Conventional snoopy-based chip multiprocessors take an aggressive approach broadcasting snoop requests to all nodes. In addition each node checks all received requests. This approach reduces the latency of cache to cache transfer misses at the expense of increasing power. In this paper we show that a large portion of interconnect/cache transactions are redundant as many snoop requests miss in the remote nodes. We exploit this inefficiency and introduce power optimization techniques for chip multiprocessors. Our optimizations rely on the observation that in a snoopy-based shared memory system the data supplier can be predicted with high accuracy. Our optimizations reduce power by eliminating unnecessary activity at both the requester and the supplier end of snoop requests. We reduce power as we (a) avoid broadcasting snoop requests to all processors and (b) avoid tag lookup for all nodes and for all requests arriving.
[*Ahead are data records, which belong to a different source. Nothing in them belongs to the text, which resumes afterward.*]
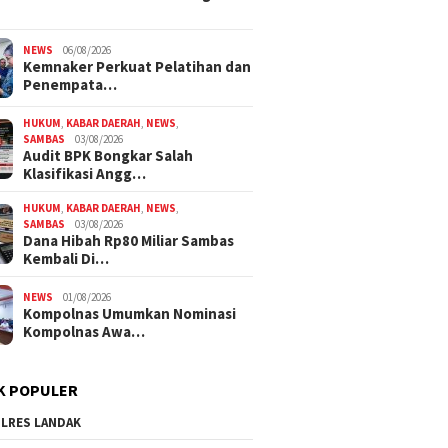
NEWS
06/08/2026
Kemnaker Perkuat Pelatihan dan
Penempata…
HUKUM
,
KABAR DAERAH
,
NEWS
,
SAMBAS
03/08/2026
Audit BPK Bongkar Salah
Klasifikasi Angg…
HUKUM
,
KABAR DAERAH
,
NEWS
,
SAMBAS
03/08/2026
Dana Hibah Rp80 Miliar Sambas
Kembali Di…
NEWS
01/08/2026
Kompolnas Umumkan Nominasi
Kompolnas Awa…
K POPULER
LRES LANDAK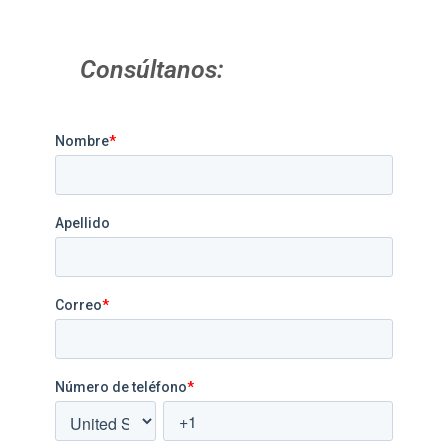
Consúltanos: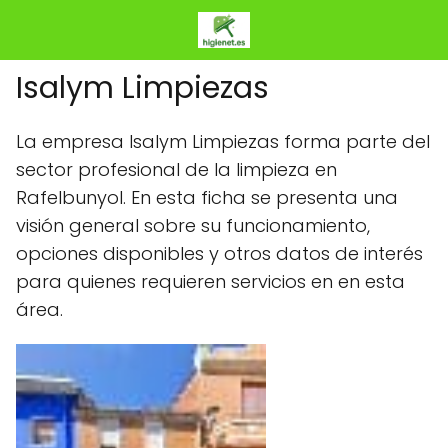
Isalym Limpiezas
La empresa Isalym Limpiezas forma parte del
sector profesional de la limpieza en
Rafelbunyol. En esta ficha se presenta una
visión general sobre su funcionamiento,
opciones disponibles y otros datos de interés
para quienes requieren servicios en en esta
área.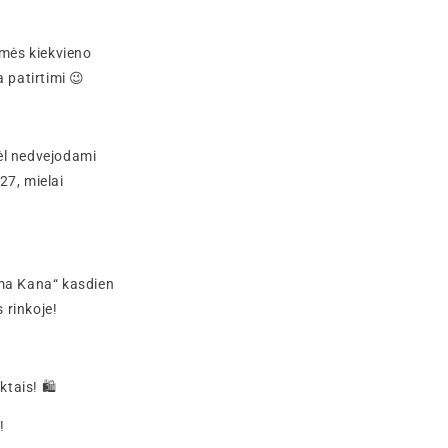
mės kiekvieno
 patirtimi 😉
ėl nedvejodami
27, mielai
ama Kana“ kasdien
 rinkoje!
tais! 🛍️
a!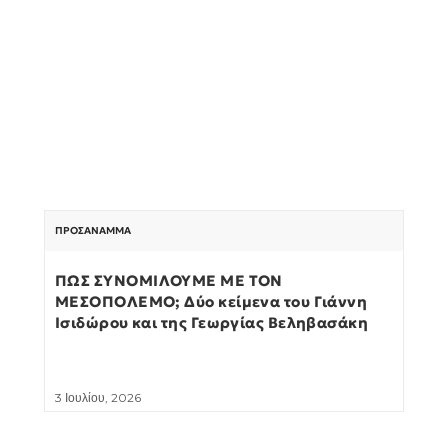
ΠΡΟΣΆΝΑΜΜΑ
ΠΩΣ ΣΥΝΟΜΙΛΟΥΜΕ ΜΕ ΤΟΝ
ΜΕΣΟΠΟΛΕΜΟ; Δύο κείμενα του Γιάννη
Ισιδώρου και της Γεωργίας Βεληβασάκη
3 Ιουλίου, 2026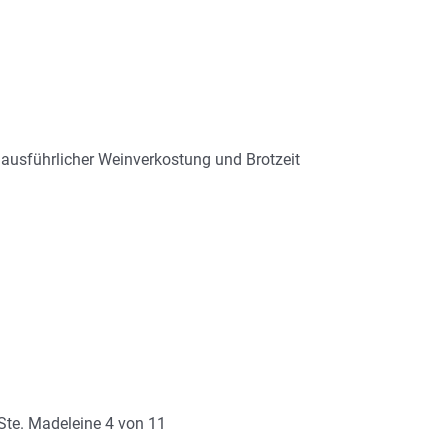
usführlicher Weinverkostung und Brotzeit
Ste. Madeleine 4 von 11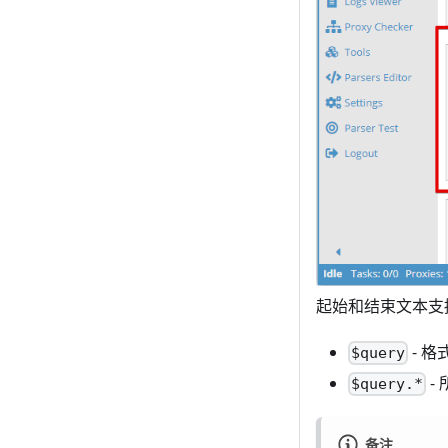
起始和结束文本支
- 
$query
-
$query.*
备注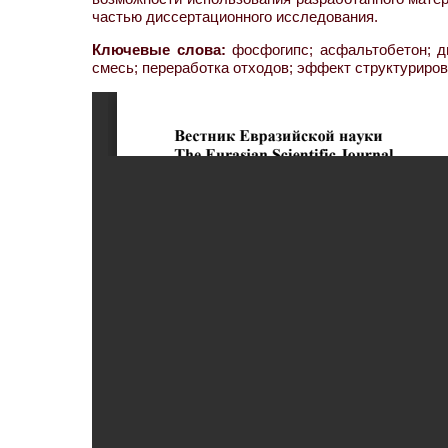
частью диссертационного исследования.
Ключевые слова:
фосфогипс; асфальтобетон; д
смесь; переработка отходов; эффект структуриро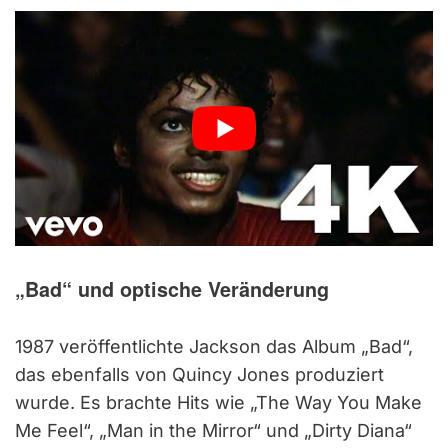
„Bad“ und optische Veränderung
1987 veröffentlichte Jackson das Album „Bad“,
das ebenfalls von Quincy Jones produziert
wurde. Es brachte Hits wie „The Way You Make
Me Feel“, „Man in the Mirror“ und „Dirty Diana“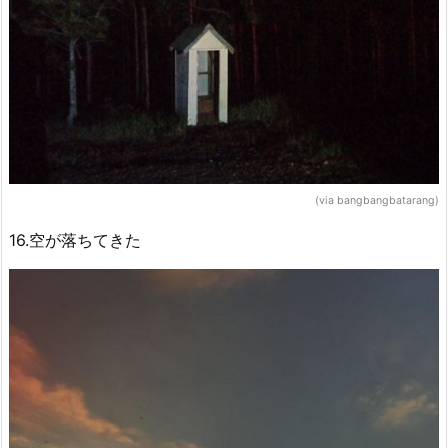
(via bangbangbatarang)
16.空が落ちてきた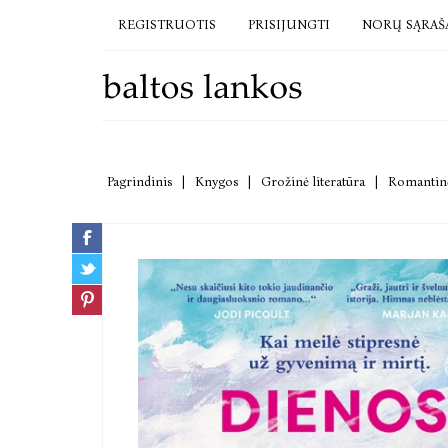
REGISTRUOTIS
PRISIJUNGTI
NORŲ SĄRAŠ
Pagrindinis
|
Knygos
|
Grožinė literatūra
|
Romantinė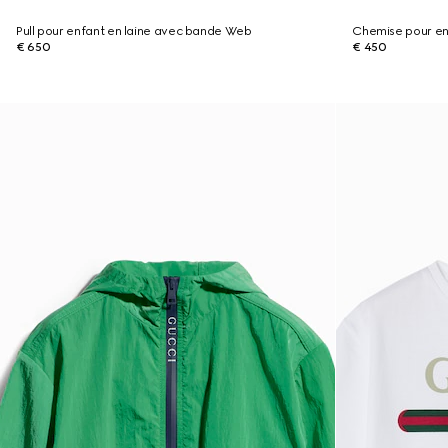
Pull pour enfant en laine avec bande Web
Chemise pour en
€ 650
€ 450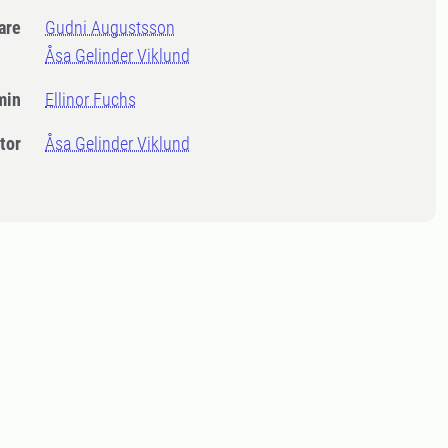
dare
Gudni Augustsson
Åsa Gelinder Viklund
min
Ellinor Fuchs
tor
Åsa Gelinder Viklund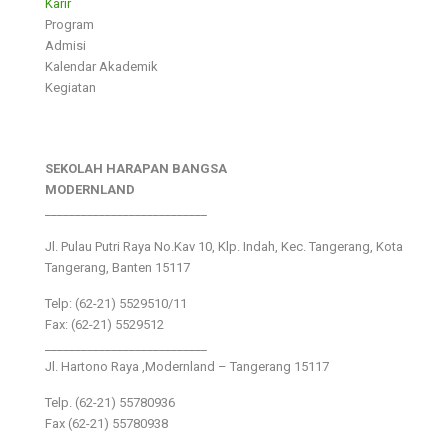
Karir
Program
Admisi
Kalendar Akademik
Kegiatan
SEKOLAH HARAPAN BANGSA
MODERNLAND
___________________________
Jl. Pulau Putri Raya No.Kav 10, Klp. Indah, Kec. Tangerang, Kota
Tangerang, Banten 15117
Telp: (62-21) 5529510/11
Fax: (62-21) 5529512
___________________________
Jl. Hartono Raya ,Modernland – Tangerang 15117
Telp. (62-21) 55780936
Fax (62-21) 55780938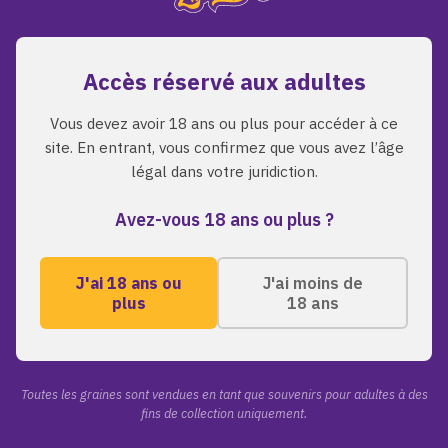
bonne voie.
Accès réservé aux adultes
Retour a l'accueil
Parcourir les graines
Vous devez avoir 18 ans ou plus pour accéder à ce
site. En entrant, vous confirmez que vous avez l’âge
légal dans votre juridiction.
Avez-vous 18 ans ou plus ?
J'ai 18 ans ou
J'ai moins de
plus
18 ans
A PROPOS
LIENS RAPI
Toutes les grai
ZmoothieZ propose des
graines de cannabis premium
A propos de nou
Toutes les graines sont vendues en tant que souvenirs pour adultes à des
pour les collectionneurs
fins de collection uniquement.
Blog
exigeants. Genetiques
Contact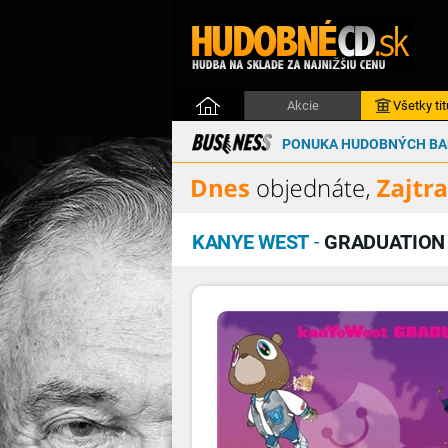
Akcie
Všetky tit
PONUKA HUDOBNÝCH BAL
KANYE WEST
-
GRADUATION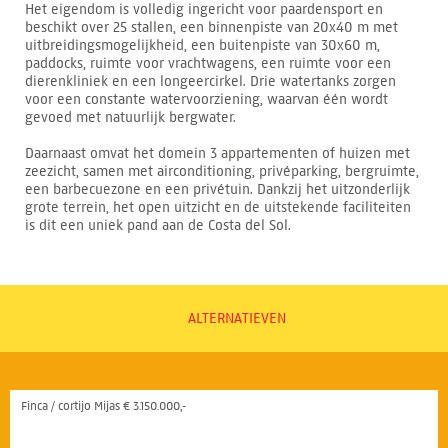
Het eigendom is volledig ingericht voor paardensport en
beschikt over 25 stallen, een binnenpiste van 20x40 m met
uitbreidingsmogelijkheid, een buitenpiste van 30x60 m,
paddocks, ruimte voor vrachtwagens, een ruimte voor een
dierenkliniek en een longeercirkel. Drie watertanks zorgen
voor een constante watervoorziening, waarvan één wordt
gevoed met natuurlijk bergwater.
Daarnaast omvat het domein 3 appartementen of huizen met
zeezicht, samen met airconditioning, privéparking, bergruimte,
een barbecuezone en een privétuin. Dankzij het uitzonderlijk
grote terrein, het open uitzicht en de uitstekende faciliteiten
is dit een uniek pand aan de Costa del Sol.
ALTERNATIEVEN
Finca / cortijo Mijas € 3.150.000,-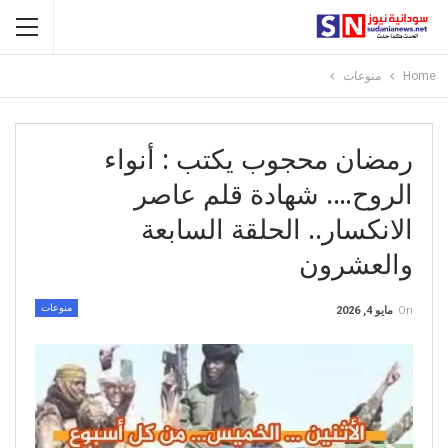
Home
منوعات
رمضان محجوب يكتب : أنواء
الروح…. شهادة قلم عاصر
الانكسار.. الحلقة السابعة
والعشرون
منوعات
On
مايو 4, 2026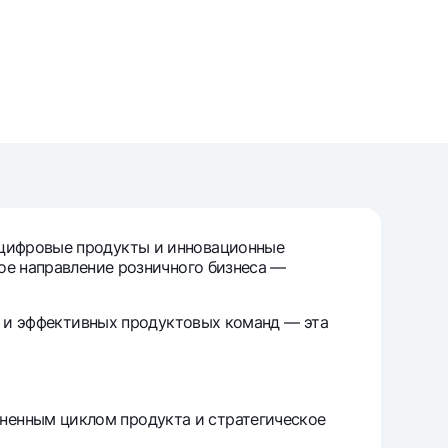
т
риложение Milliy
цифровые продукты и инновационные
вое направление розничного бизнеса —
их и эффективных продуктовых команд — эта
ненным циклом продукта и стратегическое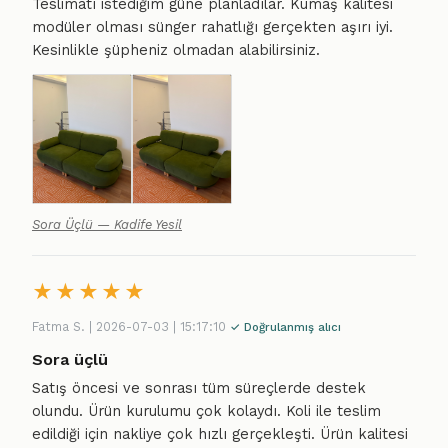
Teslimatı istediğim güne planladılar. Kumaş kalitesi
modüler olması sünger rahatlığı gerçekten aşırı iyi.
Kesinlikle şüpheniz olmadan alabilirsiniz.
Sora Üçlü — Kadife Yesil
★
★
★
★
★
Fatma S. | 2026-07-03 | 15:17:10
✓ Doğrulanmış alıcı
Sora üçlü
Satış öncesi ve sonrası tüm süreçlerde destek
olundu. Ürün kurulumu çok kolaydı. Koli ile teslim
edildiği için nakliye çok hızlı gerçekleşti. Ürün kalitesi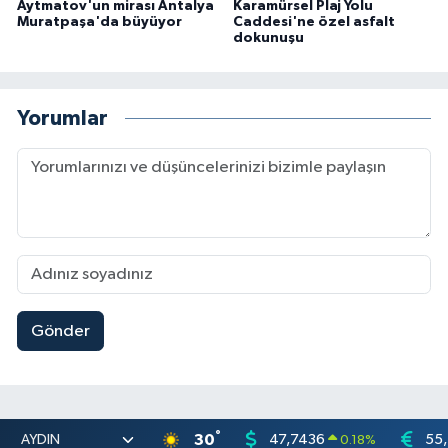
Aytmatov'un mirası Antalya
Karamürsel Plaj Yolu
Muratpaşa'da büyüyor
Caddesi'ne özel asfalt
dokunuşu
Yorumlar
Gönder
°
30
47,7436
55
0.18
%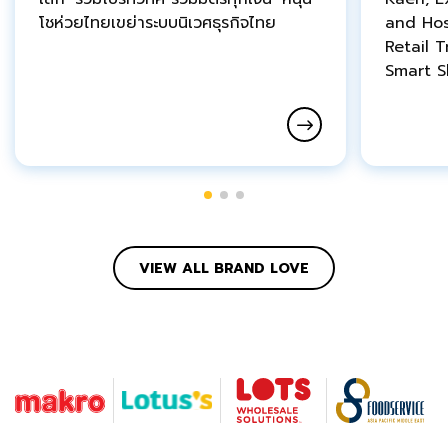
โชห่วยไทยเขย่าระบบนิเวศธุรกิจไทย
and Hos
Retail 
Smart 
VIEW ALL BRAND LOVE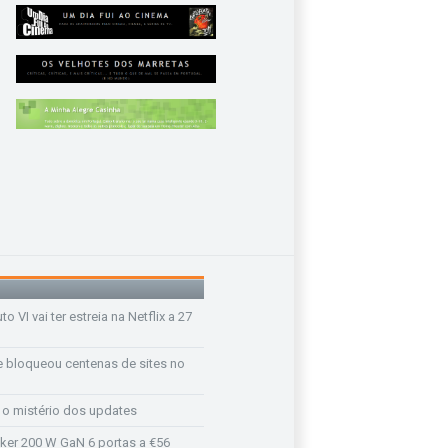
o VI vai ter estreia na Netflix a 27
e bloqueou centenas de sites no
e o mistério dos updates
ker 200 W GaN 6 portas a €56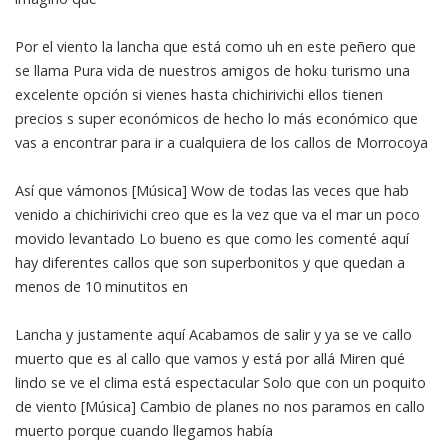
Por el viento la lancha que está como uh en este peñero que
se llama Pura vida de nuestros amigos de hoku turismo una
excelente opción si vienes hasta chichirivichi ellos tienen
precios s super económicos de hecho lo más económico que
vas a encontrar para ir a cualquiera de los callos de Morrocoya
Así que vámonos [Música] Wow de todas las veces que hab
venido a chichirivichi creo que es la vez que va el mar un poco
movido levantado Lo bueno es que como les comenté aquí
hay diferentes callos que son superbonitos y que quedan a
menos de 10 minutitos en
Lancha y justamente aquí Acabamos de salir y ya se ve callo
muerto que es al callo que vamos y está por allá Miren qué
lindo se ve el clima está espectacular Solo que con un poquito
de viento [Música] Cambio de planes no nos paramos en callo
muerto porque cuando llegamos había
In particular, we use supplier locality and introduce the following two optimizations. First, and at the requester end, we introduce speculative selective request (SSR) to reduce power dissipation in the binary tree interconnect. In SSR, we send the request only to the node more likely to have the missing data. We reduce power as we limit access only to the interconnect components between the requestor and the supplier node. Second, and at the supplier end, we propose speculative tag lookup (STL) to reduce power dissipation in data caches. We filter those accesses more likely to miss in the L"1 cache. Using shared memory applications, we show that by limiting snoop requests to the speculated nodes we reduce interconnect power by 25% in a four-way multiprocessor. Moreover, we show that speculative tag lookup reduces power in tag arrays by 14.1% in a four-way multiprocessor. Both optimizations come with negligible performance loss and hardware overhead.